Soll für die Kantonsschule Chur ein zusätzliches Gebäude für Mensa, Mediothek und Kulturgüterschutzräume gebaut werden? Darüber entscheiden die Bündner und Bündnerinnen an der Urne am 8. März. Alle Parteien sind für den Kredit über 27 Millionen ausser die SVP. Das Streitgespräch.


«Zu teuer» oder «Wer A sagt, muss auch B sagen»? Es diskutieren Nicola Stocker (JSVP, links im Bild) und Ernst Casty (BDP) über:

  • Kann sich der Kanton Graubünden ein solches Gebäude leisten? – ab Minute 1'25
  • Wäre es möglich, günstiger zu bauen? – ab Minute 7'
  • Ist es sinnvoll, die Kantonsschule Graubünden als Richtschnur für die Investitionen bei den privaten Mittelschulen in den Regionen zu nehmen? ab Minute 14'40

«Jeder Franken ist recht, den man sparen kann»: Für Nicola Stocker, frischgebackenen Präsident der jungen SVP, ist der geplante Ergänzungsneubau zu teuer. Der Kanton Graubünden könne sich diesen Bau mit Blick auf die kommenden Jahre nicht leisten.

«Wer A sagt, muss auch B sagen». Ernst Casty, BDP-Grossrat steht für die Vorlage ein. Der Ergänzungsneubau sei das letzte Stück in einem Gesamtkonzept, nicht überrissen konzipiert und eine Investition in die Ausbildung der Jugendlichen.

Die Abstimmungsvorlage: Teil einer Gesamtsanierung

Mensa und Mediothek kosten zusammen 23,5 Millionen Franken. Im Untergeschoss des Neubaus soll zudem für 3,5 Millionen Franken Raum für den Kulturgüterschutz geschaffen werden. Der geplante Neubau ist die letzte Etappe der Gesamtsanierung der Bündner Kantonsschule in Chur.
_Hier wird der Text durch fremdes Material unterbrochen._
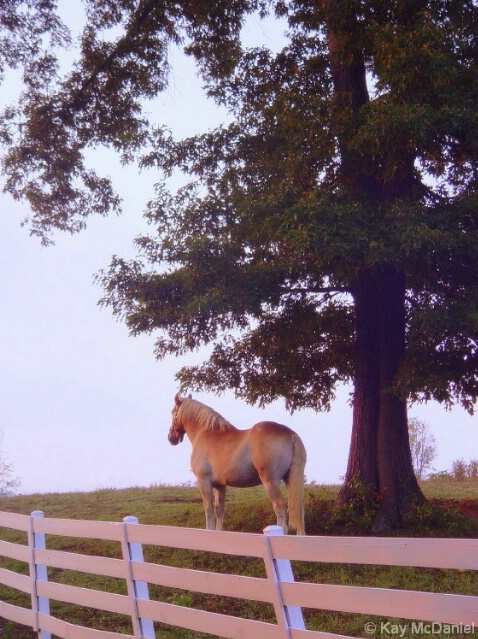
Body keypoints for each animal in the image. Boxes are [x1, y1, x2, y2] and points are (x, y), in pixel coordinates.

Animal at [168, 396, 306, 536]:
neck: (205, 433)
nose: (171, 437)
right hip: (290, 480)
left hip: (271, 482)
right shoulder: (220, 486)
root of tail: (290, 434)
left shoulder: (204, 482)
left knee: (279, 507)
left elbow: (209, 509)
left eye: (173, 412)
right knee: (299, 509)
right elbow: (219, 510)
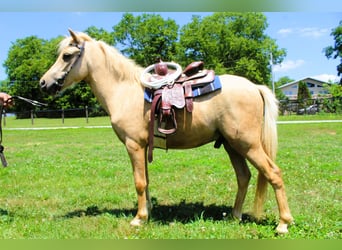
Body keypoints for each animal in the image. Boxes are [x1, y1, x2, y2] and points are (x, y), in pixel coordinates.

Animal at [38, 29, 292, 234]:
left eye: (67, 55)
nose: (43, 83)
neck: (124, 90)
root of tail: (255, 87)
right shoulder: (142, 147)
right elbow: (146, 181)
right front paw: (147, 213)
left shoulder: (133, 145)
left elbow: (139, 182)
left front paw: (138, 219)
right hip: (232, 145)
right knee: (244, 176)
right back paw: (234, 216)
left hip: (248, 144)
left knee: (273, 173)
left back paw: (283, 223)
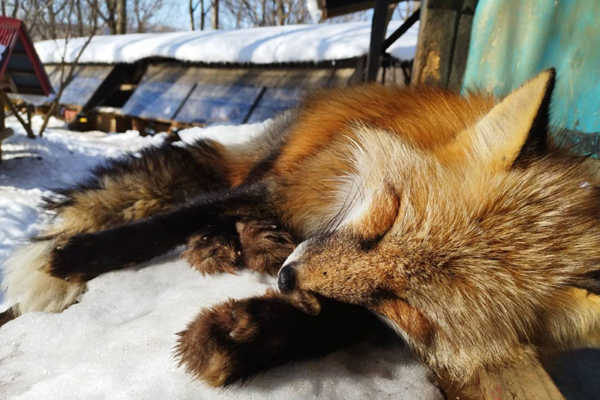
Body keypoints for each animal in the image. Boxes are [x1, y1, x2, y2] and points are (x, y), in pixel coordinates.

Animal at [1, 68, 600, 394]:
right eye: (386, 214)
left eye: (403, 303)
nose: (288, 280)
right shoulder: (292, 185)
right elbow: (170, 219)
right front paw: (77, 256)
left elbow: (334, 324)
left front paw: (250, 337)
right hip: (274, 162)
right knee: (213, 206)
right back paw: (227, 242)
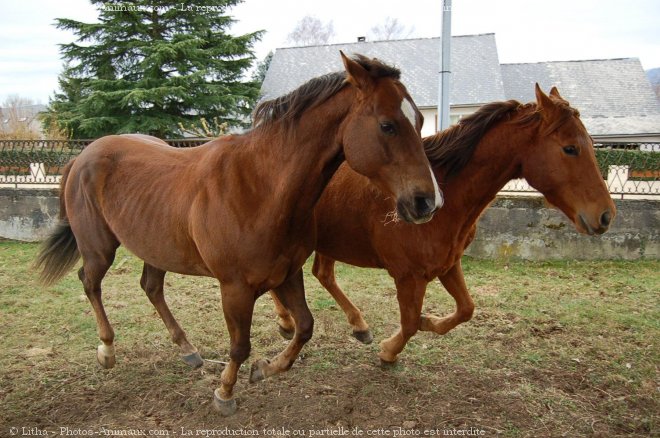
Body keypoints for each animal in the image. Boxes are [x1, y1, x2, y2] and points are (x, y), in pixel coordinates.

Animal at [34, 53, 438, 416]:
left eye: (419, 120)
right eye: (387, 125)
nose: (426, 202)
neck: (261, 188)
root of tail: (84, 155)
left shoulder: (287, 274)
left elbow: (305, 327)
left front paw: (265, 369)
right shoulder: (235, 288)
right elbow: (240, 345)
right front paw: (225, 392)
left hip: (156, 248)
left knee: (151, 287)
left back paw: (187, 349)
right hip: (99, 248)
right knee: (90, 282)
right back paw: (107, 350)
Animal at [270, 84, 616, 362]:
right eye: (570, 148)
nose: (606, 215)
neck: (445, 194)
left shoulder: (447, 265)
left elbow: (466, 309)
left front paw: (429, 322)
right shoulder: (409, 276)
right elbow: (410, 323)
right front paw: (389, 350)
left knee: (322, 274)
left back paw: (352, 325)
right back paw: (291, 322)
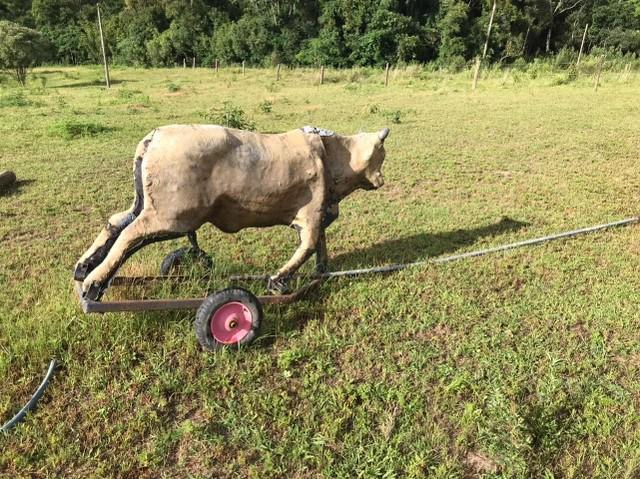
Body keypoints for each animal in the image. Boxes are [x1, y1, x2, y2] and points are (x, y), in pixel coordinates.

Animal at [73, 124, 388, 300]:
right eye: (380, 155)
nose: (382, 180)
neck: (333, 155)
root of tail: (154, 137)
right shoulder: (310, 215)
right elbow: (309, 245)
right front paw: (278, 280)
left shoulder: (320, 213)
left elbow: (320, 245)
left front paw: (322, 271)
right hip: (170, 215)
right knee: (129, 234)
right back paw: (93, 284)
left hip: (146, 204)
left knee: (115, 221)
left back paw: (83, 267)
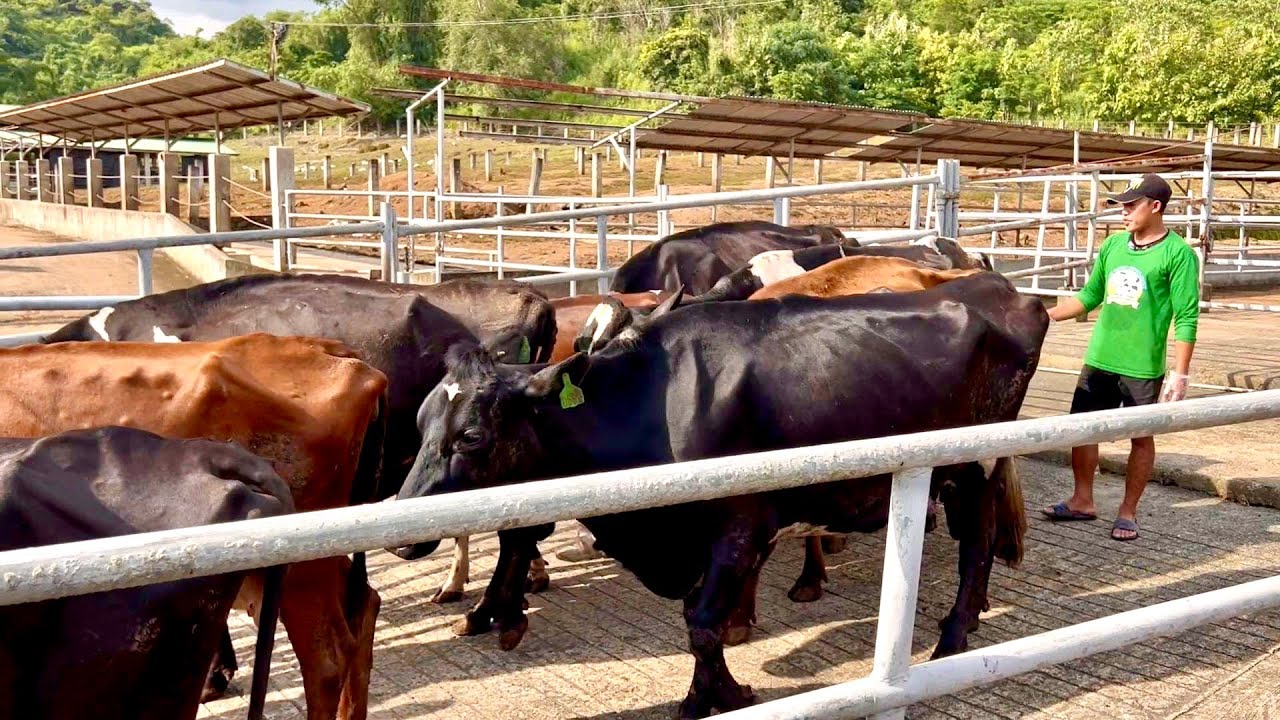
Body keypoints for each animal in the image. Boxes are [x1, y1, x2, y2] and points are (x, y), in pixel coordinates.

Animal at [396, 271, 1047, 718]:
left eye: (471, 436)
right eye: (422, 422)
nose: (402, 537)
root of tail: (997, 286)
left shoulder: (740, 527)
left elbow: (702, 623)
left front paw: (718, 695)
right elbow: (697, 621)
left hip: (972, 465)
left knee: (976, 542)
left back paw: (953, 638)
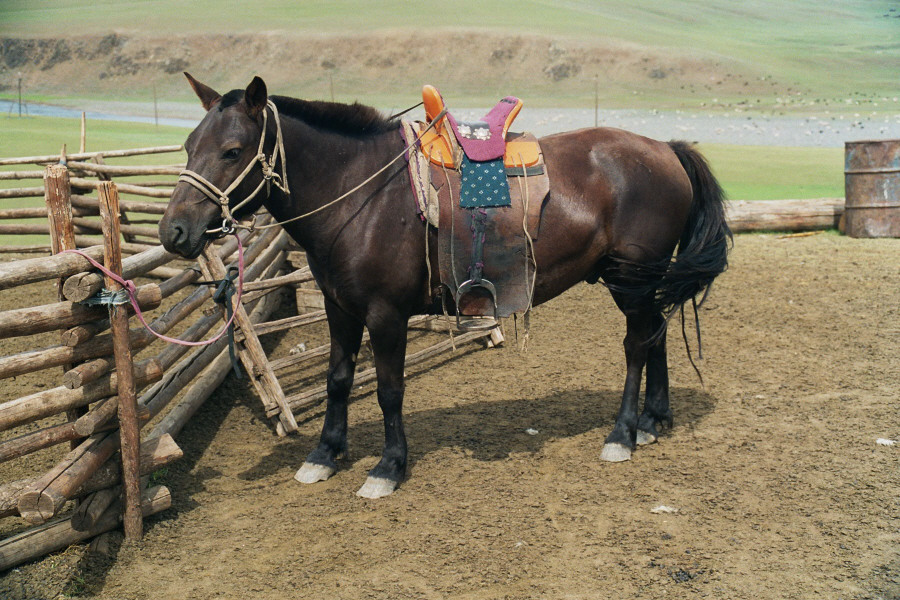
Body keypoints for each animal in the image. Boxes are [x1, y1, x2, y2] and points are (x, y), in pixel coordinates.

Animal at [156, 74, 732, 496]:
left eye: (232, 151)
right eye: (188, 144)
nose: (174, 232)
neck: (359, 192)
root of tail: (665, 149)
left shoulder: (385, 314)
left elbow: (388, 388)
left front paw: (387, 467)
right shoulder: (341, 308)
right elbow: (338, 380)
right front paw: (324, 454)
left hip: (628, 277)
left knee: (637, 345)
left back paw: (623, 433)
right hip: (643, 281)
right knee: (656, 335)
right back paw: (654, 421)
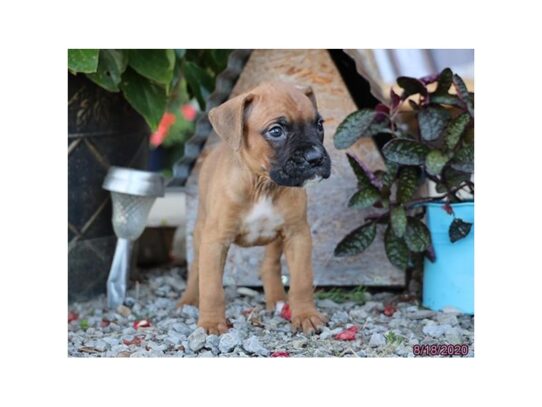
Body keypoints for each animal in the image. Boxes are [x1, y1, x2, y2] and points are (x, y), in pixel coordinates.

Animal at [178, 82, 332, 334]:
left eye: (319, 125)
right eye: (276, 131)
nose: (316, 157)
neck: (262, 184)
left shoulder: (297, 234)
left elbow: (302, 280)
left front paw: (306, 315)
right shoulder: (215, 241)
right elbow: (211, 287)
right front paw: (210, 323)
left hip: (278, 237)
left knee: (269, 264)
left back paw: (277, 299)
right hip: (201, 230)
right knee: (196, 270)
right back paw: (188, 301)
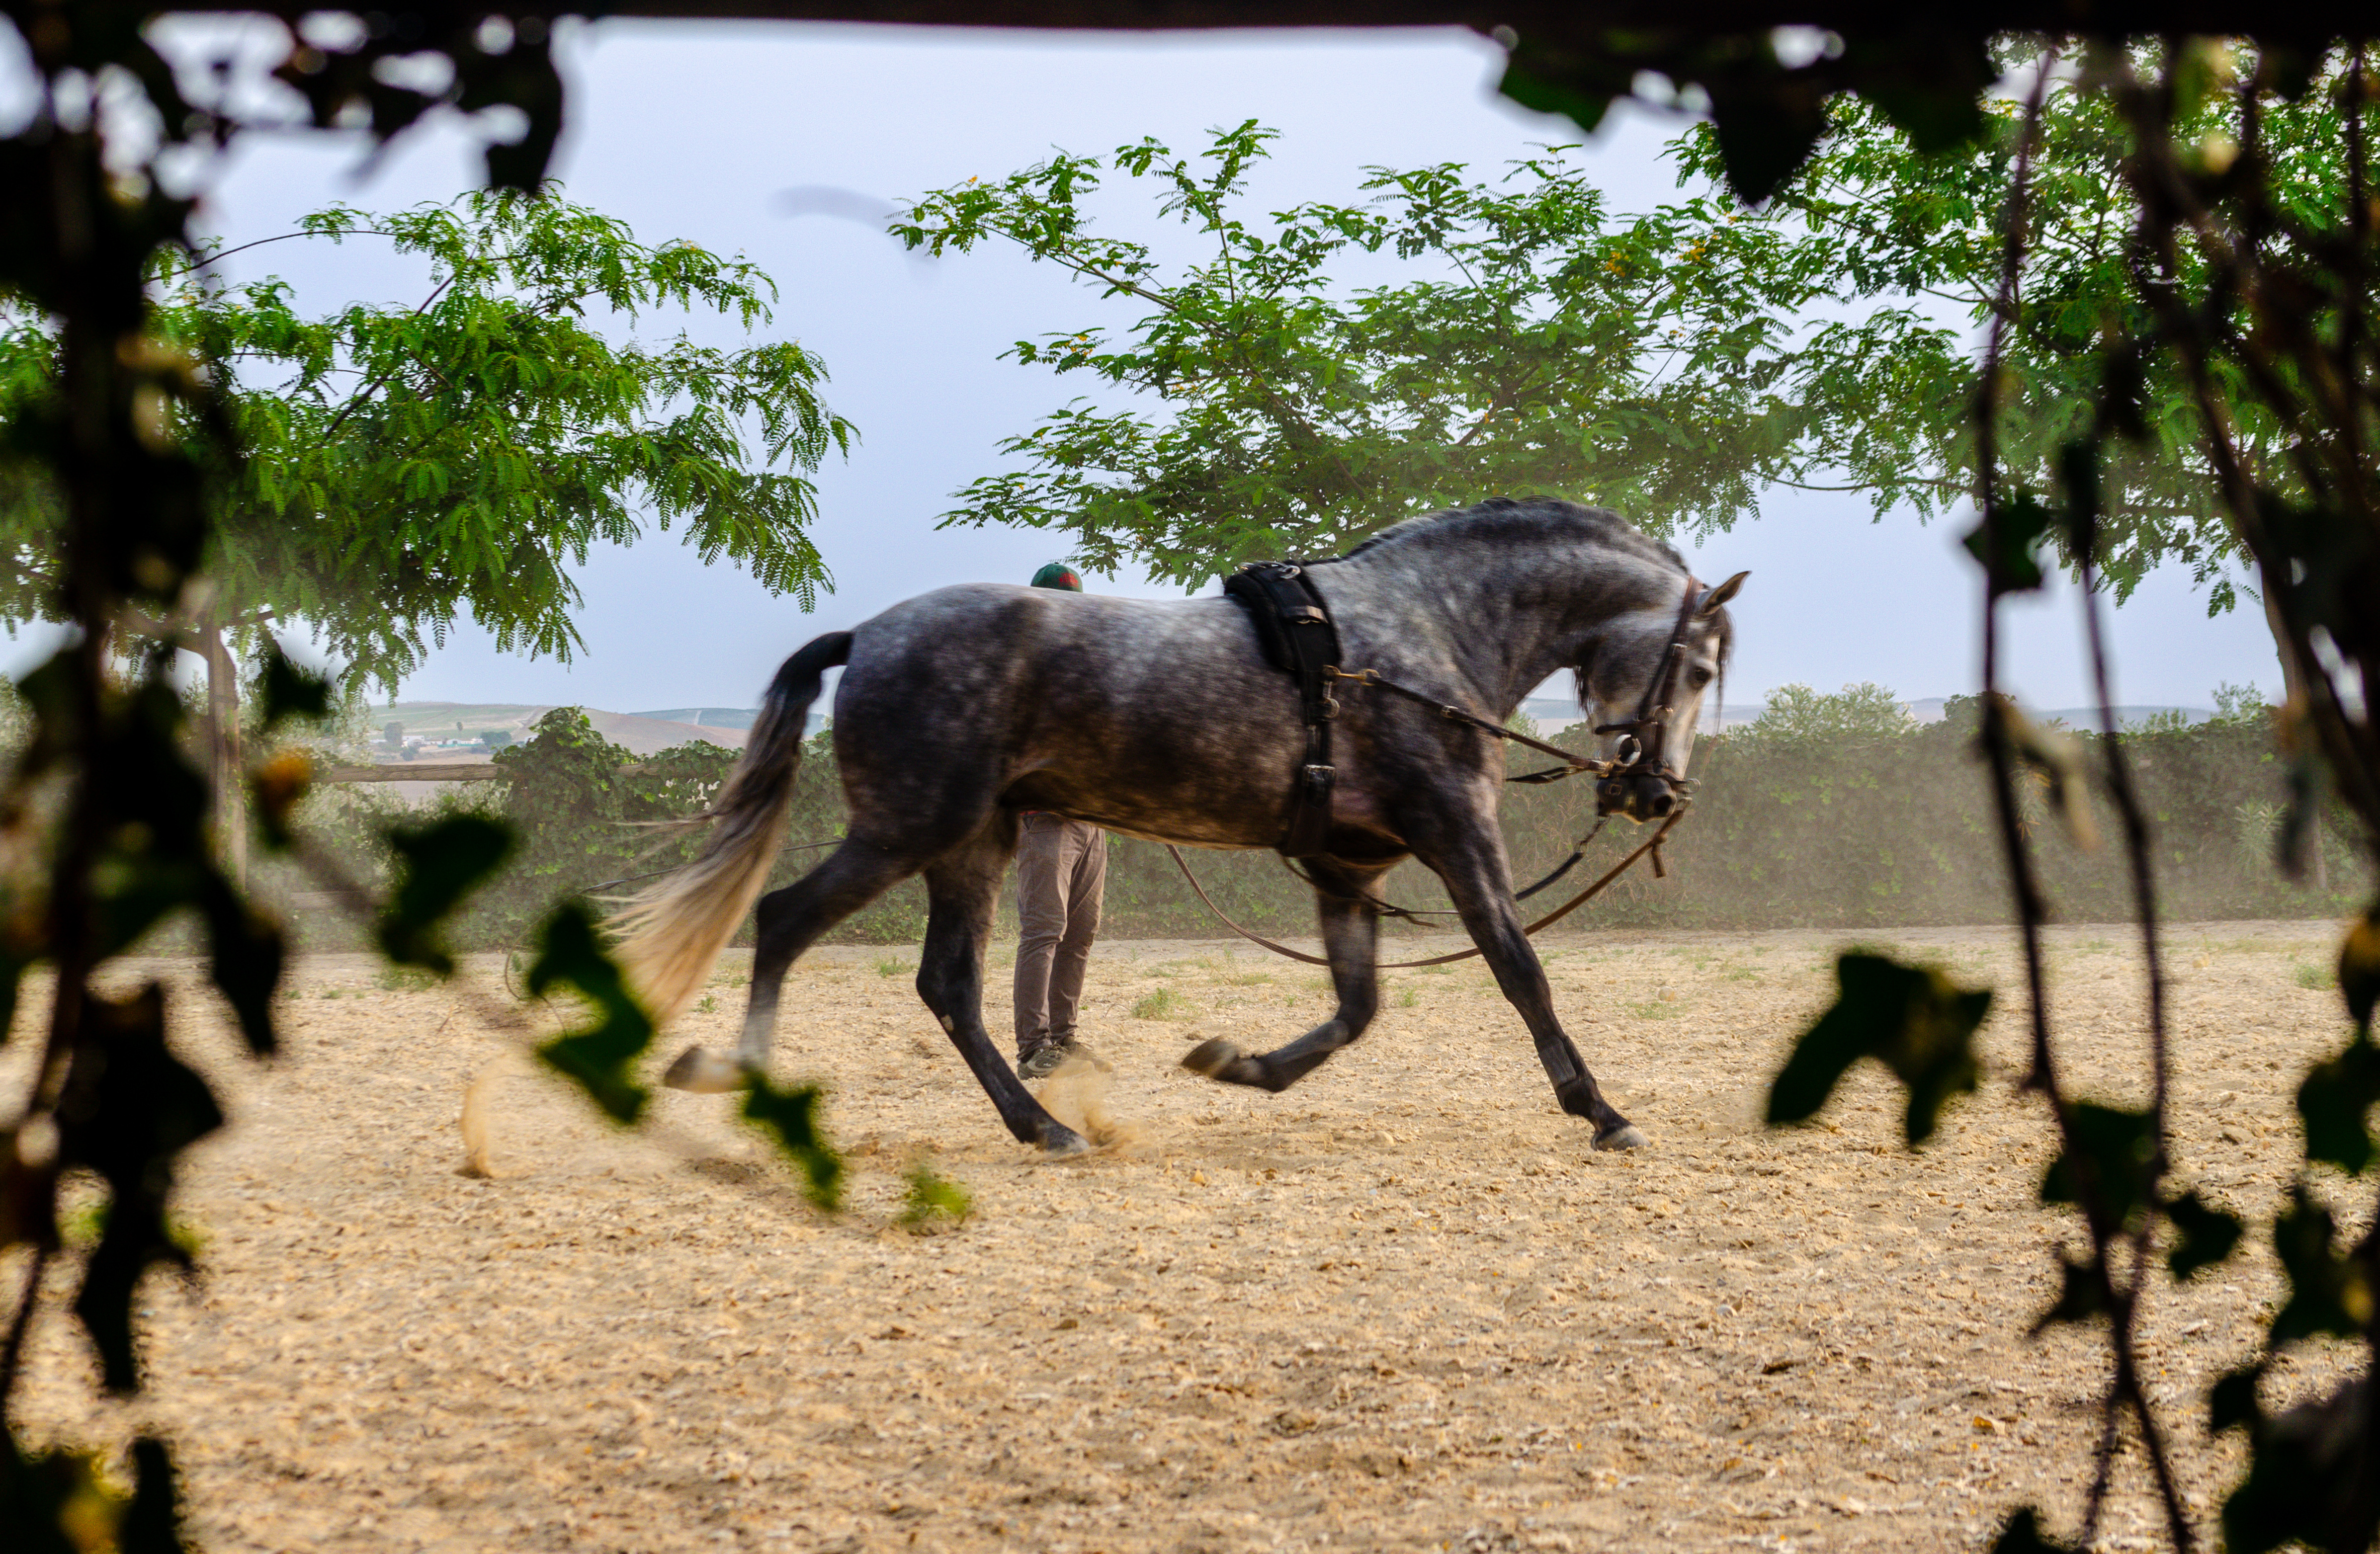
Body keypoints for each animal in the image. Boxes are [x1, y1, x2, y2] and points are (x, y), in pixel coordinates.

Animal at [613, 497, 1741, 1157]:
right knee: (783, 920)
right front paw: (1600, 1109)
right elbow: (1518, 969)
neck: (1422, 629)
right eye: (1693, 668)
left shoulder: (1348, 863)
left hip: (969, 847)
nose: (1657, 796)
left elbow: (1356, 1007)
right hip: (908, 830)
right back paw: (739, 1074)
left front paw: (1237, 1063)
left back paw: (1043, 1125)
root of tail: (871, 634)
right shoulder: (1457, 832)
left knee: (948, 986)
Bei der Abstimmung geht es insgesamt um einen Kredit über 27 Millionen Franken.

Die Bauarbeiten für die Sanierung der Kantonsschule in Chur begannen 2006. Und wenn Mensa, Mediothek und die Kulturgüterschutzräume realisiert sind, wird die Sanierung abgeschlossen sein. Sie wird laut Angaben der Kantonsregierung total 109,9 Millionen Franken gekostet haben.

Einzig die SVP hat die Nein-Parole beschlossen

Lange war das Geschäft unbestritten. Es passierte das Kantonsparlament in der Oktobersession letzten Jahres ohne eine einzige Gegenstimme. Die Stimmberechtigten kommen zum Zug, weil die Vorlage dem Finanzreferendum unterliegt. Erst Mitte Februar entschied sich die SVP für die Nein-Parole. Alle anderen Parteien haben sich zu einem Ja-Komitee zusammengeschlossen.

Der Neubau wird nach Ansicht von Regierung und Kantonsparlament eine wichtige Zentrumsfunktion innerhalb der Schulinfrastrukturen einnehmen und die Lücke mit den noch fehlenden Gemeinschaftsräumen schliessen.

Die Vorlage hätte auch Auswirkungen auf die privaten Mittelschulen. Wenn bei der Kantonsschule in Chur investiert wird, steigen auch die Investitionspauschalen für die privaten Mittelschulen. Der geplante Ergänzungsneubau würde laut Botschaft zu einer Erhöhung von 478 Franken auf 3487 Franken pro Schüler und Schülerin führen. Damit hätten die Mittelschulen in den Regionen mehr Geld für Investitionen.